Most common counters/deflections
Most delays in closing happen due to loss aversion as a result of information asymmetry and conflict of interest with salesperson. In most transactions, salespersons are not required to act as fiduciary, and hence, are primarily motivated by self interest. In addition to having profit-based sales targets, the salespersons often have commissions tied to sales figures which puts them at odds with customer interest or wellbeing.

 Information: If possible, prepare for sales with the information needed to make decisions. Common information would include customer reviews about the product or service, major competitors or substitutes, market share of the product, personal preferences about the purchase, and access to an advisor or attorney. If possible, ask for any information in advance, and preferably in writing.

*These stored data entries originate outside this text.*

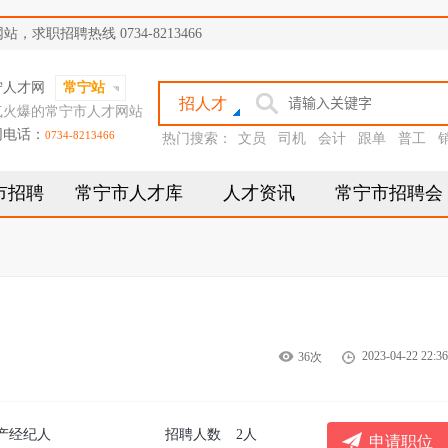
职招聘热线 0734-8213466
宁人才网
常宁站
招人才
气火爆的常宁市人才网站
网电话：
0734-8213466
热门搜索：
文员
司机
会计
跟单
普工
市招聘
常宁市人才库
人才资讯
常宁市招聘会
2023-04-22 22:36
36次
产经纪人
招聘人数
2人
申请职位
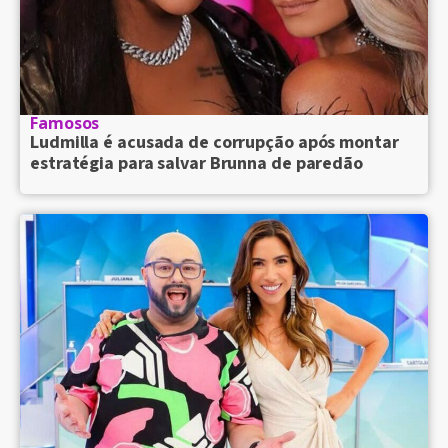
Famosos
Ludmilla é acusada de corrupção após montar
estratégia para salvar Brunna de paredão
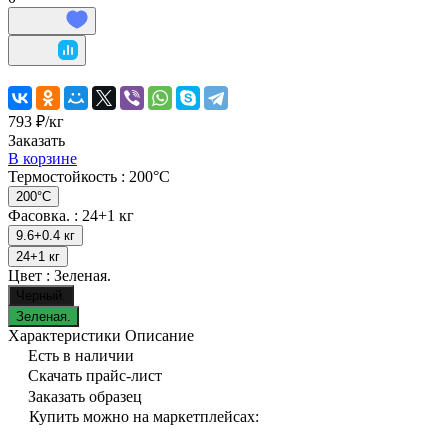
793 ₽/
кг
Заказать
В корзине
Термостойкость :
200°C
200°C
Фасовка. :
24+1 кг
9.6+0.4 кг
24+1 кг
Цвет :
Зеленая.
Черный.
Зеленая.
Характеристики
Описание
Есть в наличии
Скачать прайс-лист
Заказать образец
Купить можно на маркетплейсах:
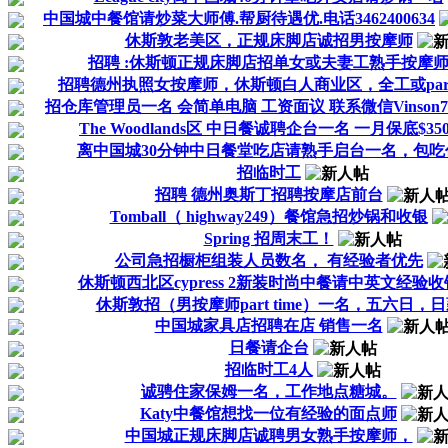
中国城中餐馆请炒菜大师傅.帮厨待遇优.电话3462400634
休斯敦老美区，正规床脚店诚招男按摩师
招聘 :休斯顿正规床脚店招单女或夫妻工熟手按摩
招聘德州执照女按摩师，休斯顿白人商业区，全工或part
招仓库管理员一名 会简单电脑 工资面议 联系微信Vinson7139
The Woodlands区 中日餐诚聘企台一名 一月保底$350
离中国城30分钟中日餐堂吃店请熟手启台一名，包吃
招临时工
招聘 德州奥斯丁招聘按摩店前台
Tomball（ highway249）餐馆急招炒锅和收银
Spring 招周末工！
公司急招橱柜组装人员数名， 有经验者优先
休斯顿西北区cypress 2新装时尚中餐请中英文经验收
休斯敦招（男按摩师part time）一名，五六日，
中国城家具店招聘在店 销售一名
日餐请企台
招临时工4人
诚骋住家保姆一名，工作地点糖城。
Katy中餐馆想找一位有经验的面点师
中国城正规床脚店诚聘男女熟手按摩师，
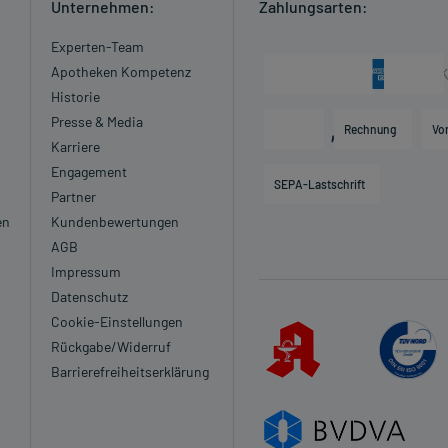
Unternehmen:
Zahlungsarten:
Experten-Team
Apotheken Kompetenz
Historie
Presse & Media
Rechnung
Vo
Karriere
Engagement
SEPA-Lastschrift
Partner
en
Kundenbewertungen
AGB
Impressum
Datenschutz
Cookie-Einstellungen
Rückgabe/Widerruf
Barrierefreiheitserklärung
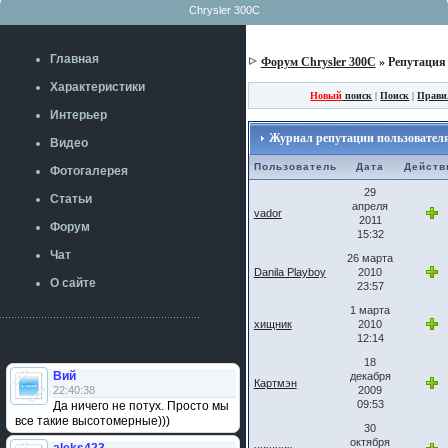
Chrysler 300C
Главная
Форум Chrysler 300C
» Репутация
Характеристики
Новый
поиск
|
Поиск
|
Прави
Интерьер
Журнал репутации пользователя: 
Видео
Пользователь
Дата
Действ
Фотогалерея
29
Статьи
апреля
vador
2011
Форум
15:32
Чат
26 марта
Danila Playboy
2010
О сайте
23:57
1 марта
хищник
2010
12:14
18
Вий
декабря
Картмэн
22:40:38
2009
09:53
Да ничего не потух. Просто мы
все такие высотомерные)))
30
октября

 Some specific information that is needed in following situations:
 Real estate investing: Internal Rate of Return.
 Car purchase: Dealer invoice, dealer markup on add-ons and finance products (e.g. dealer Buy rate and Sell rate).
 Stock purchase: Growth in Free cash flow.
 Mutual Fund purchase: All fees and restrictions put by the fund. Expense ratio is the management fees charged on invested capital.
 Annuity products: Real rate of return, nominal rate of return, all fees and restrictions.
 Insurance products: In-network coverage and insurance exclusions.
 Clarify concerns: A good salesperson should be empathetic to the concerns of a prospective buyer and lend an ear to them. Try to have questions to clarify with the salesperson that would enable a smooth sale.
 "Is there a free trial period on this service?"
 "What is the return policy on this product?"
 "What is the warranty like on this product?"
 Express how you feel: Honestly conveying how you feel may enable a good salesperson to better understand and adjust his/her approach to accommodate your needs. For example,
 "Can you please give me some references that would attest to this claim?"
 "I'm with a kid. I would prefer if we could revisit this discussion in an hour."
 Ask for time: In most cases, there is no need to expedite the closing process and it is reasonable to ask for more time. For instance:
 "This is my first quote, let me find competitive quotes and get back to you."
 "The car feels lovely. I need to test drive another car before deciding on the model."
 "I know I have 10 days to make this decision. Let me sleep on it and come back."
 "How does this agreement look to you?" "Let me get it reviewed by my attorney."
 Have reasonable expectations: Some decisions may be outside the control of a salesperson and there is nothing they can do about it. Provide examples of the same or comparable product, price, or concessions that are extended in your situation.
 "I was offered a lower price/interest rate by your competitor. Can you match that?"
 "What makes this service priced higher than your competitor? What am I getting for the price premium."
 Answer question with question: Some sales techniques are so unreasonable that it would help to point that out. For instance:
 "This product meets all your needs, why don't we have a sale?" "Is there a concern with that?" (Consumer laws allow a customer to have final say)
 "If I get you this price, will you buy the car today?" "If I get this price, does that mean I have to blindly accept everything else you add in the purchase contract?"
 "Would you like it in red or blue?" "Are those my only options?"
 Point out assumptions: Some sales techniques have subtle assumptions built into them that can be pointed out.
 "How would you prefer to pay?" "Preferably when I'm ready to finalize the purchase."
 "The discount is only for today; It's better to buy it right now." "I'm guessing discounts are cyclical. I'll revisit it later."
 Be assertive: During exceptionally egregious hard sell, be assertive to wrap up the sale. Be willing to hang up or walk away.